Few flowers are as widely recognised as the poppy and people with little knowledge of plants will generally be able to identify one. In part this is due to its tenacious presence both in rural lanes and fields and on wasteland and verges in towns. Mainly, though, it is the poppy’s status as an emblem of remembrance that has ensured it is deeply embedded in our psyches. It is an influential flower and it has a fascinating history. Here are ten facts you probably don’t know about poppies.
There are more than 70 species of Papaver, in a range of shapes and colours to suit a range of occasion and plant palette. Its versatility is one of its strengths and just one of the many reasons why it such a popular garden flower.
Papaver grows mainly in the northern hemisphere, including within the Arctic Circle, with one species found in southern Africa. They are part of the Papaveraceae family, which includes other genera commonly referred to as poppies, such as Meconopsis (the Himalyan poppy) and Eschscholzia (the Californian poppy).
Artist and gardener Sir Cedric Morris was a keen poppy hunter and after the Second World War, Morris scoured the Suffolk countryside for variations in the common field poppy Papaver rhoeas and eventually bred a range with a smoky-grey sheen to the petals.
As long ago as 2700 BCE the Minoans, a sophisticated civiliation based around Crete, are known to have cultivated poppies for their seed.
The genus is wide ranging and encompasses species whose flowers can be extremely different. The opium poppy is far less elegant and fragile than the field poppy and produces flowers that are burly and flamboyant.

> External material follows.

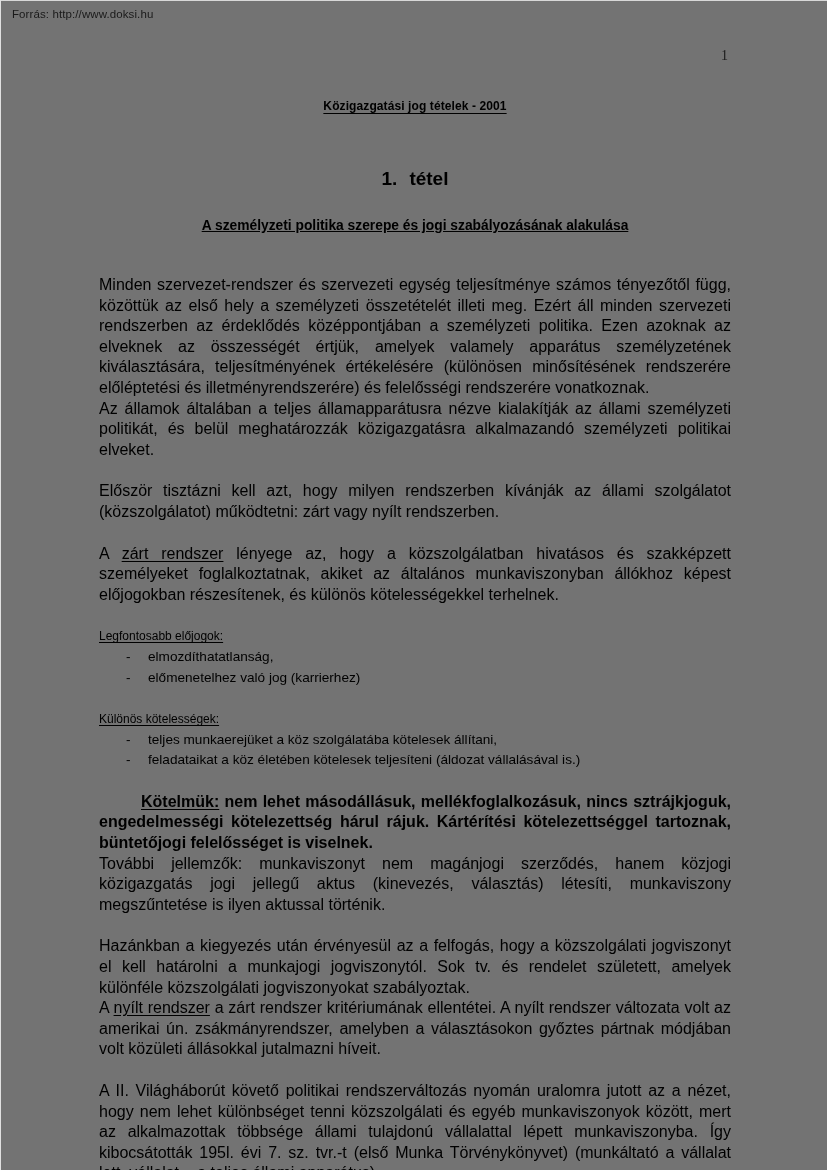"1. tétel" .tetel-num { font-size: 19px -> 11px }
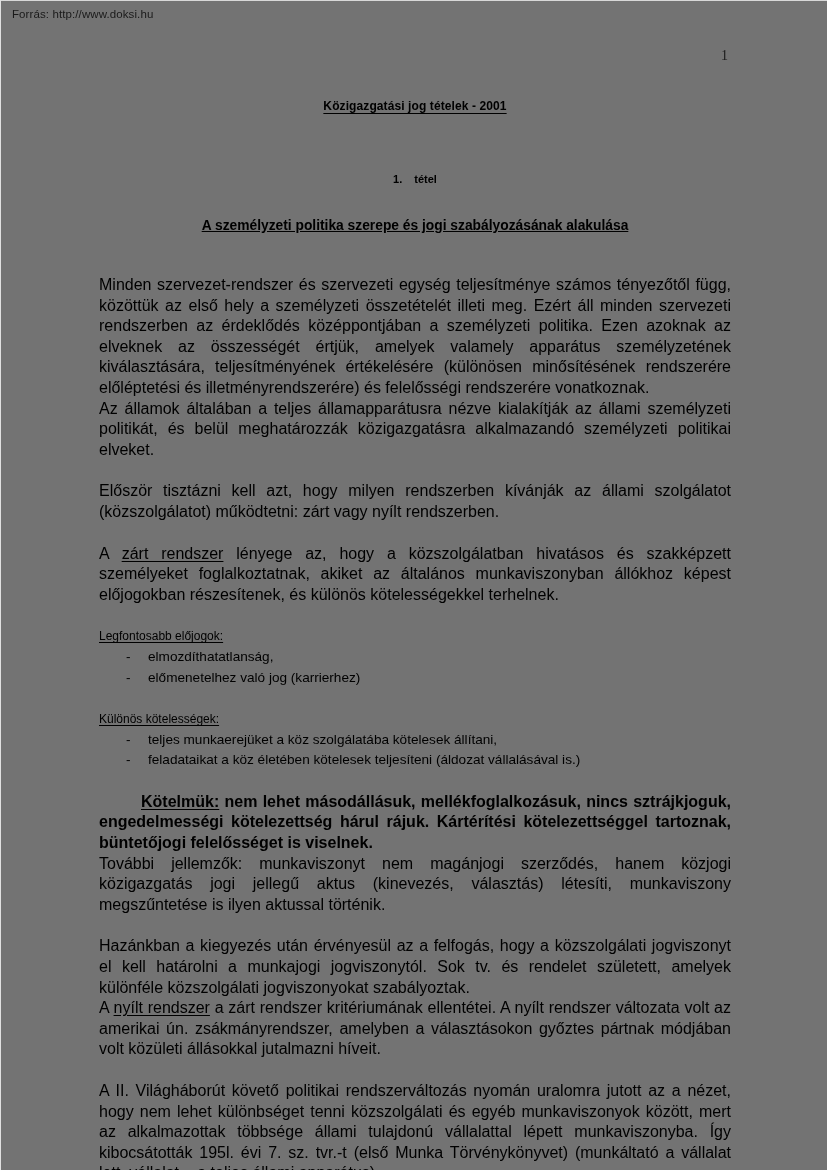"Minden szervezet-rendszer és szervezeti" p.body { font-family: none -> Liberation Serif, serif; font-size: 16px -> 19px }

Culinary poppy seeds are a source of minerals, calcium and iron and are derived mainly from the opium poppy P. somniferum.
P. orientale is amongst the most widely grown perennial and its typically blousey flowers have made it popular in exuberant planting design. Most cultivars were bred in Britain in the early 20th century by nurseryman Amos Perry.
P. orientale ‘Patty’s Plum’ was found growing on the compost heap of one Mrs Patricia Marrow in the 1980s. Its dusky plum-coloured flowers caused a sensation when the plant was first introduced.
In China, Taiwan and Singapore the seeds are banned because of their potential to be used in to grow opium poppies and even food containing the seeds is prohibited, although the ripe seed has negligible narcotic properties.
Golden morphia poppy heads are displayed on the Royal College of Anaesthetists coat of arms as they represent general anaesthetic and analgesia.